>> Start Selected text

The following newspaper article quotes a Statistics Canada report.
 
Older workers more secure, but harder to re-employ
Long-term unemployment down from early '90s high, Statistics Canada says
 
Eric Beauchesne
 
The Ottawa Citizen
 
 
Thursday, April 22, 2004
 
 
Older workers are less likely to be laid off than younger workers but once they are, 
they tend to remain unemployed longer,a new study of long-term unemployment has found.
 
The proportion of jobless suffering long-term unemployment (defined as those out of 
work a year or more), at 9.7 per cent last year, is down sharply from the peak of 17.3 
per cent during the early 1990s recession, Statistics Canada said in the study released 
yesterday.
 
But long-term unemployment remains at nearly 40 per cent more than in 1990 and 120 
per cent higher than in the late 1970s, it says. And the proportion of long-term 
unemployed older workers, aged 45 and over, was still 17 per cent last year. Among 
the Group of Seven major industrial countries, long-term unemployment is higher in 
Canada than in the U.S., Britain and Japan but lower than in Italy, Germany and France.
 
The report says the number might understate the actual level of long-term unemployment 
among older workers because, after a year or more of being out of work, some may give up 
looking for jobs and drop out of the labour force
 
© The Ottawa Citizen 2004
 
COMMENTS.
 
The last paragraph (bold), in terms of analysis, is extremely dangerous and inappropriate because:-
 
1. People who …drop out of the labour force…  become classified as Not in the Labour Force  by Stats Can and 
others, and are not included in the count of so-called official unemployed. Thus a false pretence is created that they 
are not any more unemployed and so do not need jobs. These people in fact constitute the majority out of the total 
who need jobs. Yet they are never mentioned in the monthly Labour Force Survey from Stats Can.

>> End Selected text

# Problem statement
Continue the text on long-term unemployment in Canada from its final sentence onward.

>> Start Given records

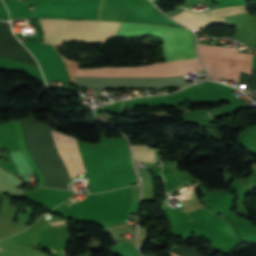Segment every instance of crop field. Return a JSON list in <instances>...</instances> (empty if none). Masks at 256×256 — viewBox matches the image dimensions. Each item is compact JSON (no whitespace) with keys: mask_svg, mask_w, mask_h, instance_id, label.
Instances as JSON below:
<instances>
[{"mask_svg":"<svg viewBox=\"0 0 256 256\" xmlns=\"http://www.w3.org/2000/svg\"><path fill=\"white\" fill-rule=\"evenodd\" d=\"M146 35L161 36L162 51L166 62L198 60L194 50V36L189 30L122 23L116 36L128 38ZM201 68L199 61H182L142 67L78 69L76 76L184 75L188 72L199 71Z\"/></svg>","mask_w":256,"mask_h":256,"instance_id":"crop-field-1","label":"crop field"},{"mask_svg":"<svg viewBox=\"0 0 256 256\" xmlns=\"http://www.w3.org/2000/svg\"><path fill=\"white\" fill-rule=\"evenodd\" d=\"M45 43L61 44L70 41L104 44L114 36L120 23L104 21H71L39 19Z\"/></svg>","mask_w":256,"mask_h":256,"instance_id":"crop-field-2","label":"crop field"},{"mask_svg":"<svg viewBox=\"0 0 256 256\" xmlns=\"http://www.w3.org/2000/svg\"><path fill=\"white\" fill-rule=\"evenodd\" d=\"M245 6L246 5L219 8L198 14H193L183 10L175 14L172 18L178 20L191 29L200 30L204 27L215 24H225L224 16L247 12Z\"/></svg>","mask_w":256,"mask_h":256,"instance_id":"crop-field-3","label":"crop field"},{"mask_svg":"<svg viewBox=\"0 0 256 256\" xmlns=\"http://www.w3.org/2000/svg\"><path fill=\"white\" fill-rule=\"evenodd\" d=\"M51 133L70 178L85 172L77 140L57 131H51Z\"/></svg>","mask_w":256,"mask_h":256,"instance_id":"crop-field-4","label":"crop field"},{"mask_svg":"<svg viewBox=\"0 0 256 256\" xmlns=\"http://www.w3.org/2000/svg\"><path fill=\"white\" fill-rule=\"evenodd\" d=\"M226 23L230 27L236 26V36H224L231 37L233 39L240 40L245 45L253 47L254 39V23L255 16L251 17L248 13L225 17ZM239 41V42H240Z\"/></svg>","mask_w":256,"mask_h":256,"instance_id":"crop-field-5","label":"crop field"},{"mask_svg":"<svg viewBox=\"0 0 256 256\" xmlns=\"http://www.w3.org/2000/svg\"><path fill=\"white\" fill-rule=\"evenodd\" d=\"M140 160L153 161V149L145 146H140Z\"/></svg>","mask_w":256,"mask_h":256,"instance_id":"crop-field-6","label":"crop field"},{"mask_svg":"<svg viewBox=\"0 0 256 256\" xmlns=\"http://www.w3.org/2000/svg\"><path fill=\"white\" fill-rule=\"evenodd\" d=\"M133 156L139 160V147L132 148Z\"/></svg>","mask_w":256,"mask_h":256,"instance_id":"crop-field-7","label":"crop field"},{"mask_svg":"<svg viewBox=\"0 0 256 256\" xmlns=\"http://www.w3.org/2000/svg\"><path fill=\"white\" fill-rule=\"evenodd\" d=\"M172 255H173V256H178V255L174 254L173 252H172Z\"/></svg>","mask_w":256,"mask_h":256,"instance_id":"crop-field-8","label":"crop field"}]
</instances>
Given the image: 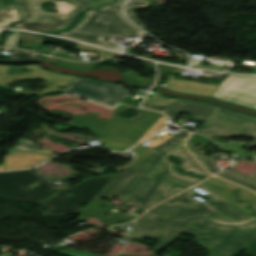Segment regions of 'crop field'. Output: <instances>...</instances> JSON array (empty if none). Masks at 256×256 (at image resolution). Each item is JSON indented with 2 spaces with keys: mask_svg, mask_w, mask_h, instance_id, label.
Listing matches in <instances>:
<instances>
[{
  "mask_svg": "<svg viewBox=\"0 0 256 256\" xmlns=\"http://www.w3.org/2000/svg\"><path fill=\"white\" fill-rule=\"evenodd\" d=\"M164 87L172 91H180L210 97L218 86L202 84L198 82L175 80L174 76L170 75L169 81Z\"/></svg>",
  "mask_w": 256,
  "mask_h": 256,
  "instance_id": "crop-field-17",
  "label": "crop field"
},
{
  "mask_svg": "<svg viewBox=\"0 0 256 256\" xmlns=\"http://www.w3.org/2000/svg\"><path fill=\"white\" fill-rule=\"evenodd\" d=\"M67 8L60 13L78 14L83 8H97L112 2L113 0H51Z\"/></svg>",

>> End Given records

# The response
The Ottawa s Hidden Workforce report of Fall 1998 found that most of them are simply discouraged workers 
or social assistance recipients who are employable but getting financial assistance towards food and housing from 
provincial governments.
 
2. The reasons why some people just give up, or the meaning of it, are not explored and the characteristics of the 
phenomenon  ...drop out of the labour force... are not explained.
 
3. The statement that some people who had jobs ...may give up looking for work... is vague and not supported 
by any in-depth research. 
 
4. It creates the un-justified impression that the people referred to are just drop-outs or lazy or …have the wrong 
attitude, or some such. 
 
5. I have NEVER seen so much as ONE person raise questions about this type of statement publicly. Therefore I 
must assume that this is how people in Canada – particularly business leaders and hiring managers - think about 
people out of work, in the absence of any proof to the contrary.
 
6. It ignores the people referred to as prospective contributors to the tax base. They can do that if and only if they 
have jobs.
 
7. In general, it is un-professional, pejorative and OFFENSIVE.
 
8.  Finally, humans require satisfactory incentives in order to function properly and contribute to the tax base. That 
applies to people out of work as well as everybody else. The Capitalist economic system is – supposedly – an 
incentives-based system. 
 
They do not need the nonsense created by this type of bad and un-professional analysis, from a government body 
that should know better.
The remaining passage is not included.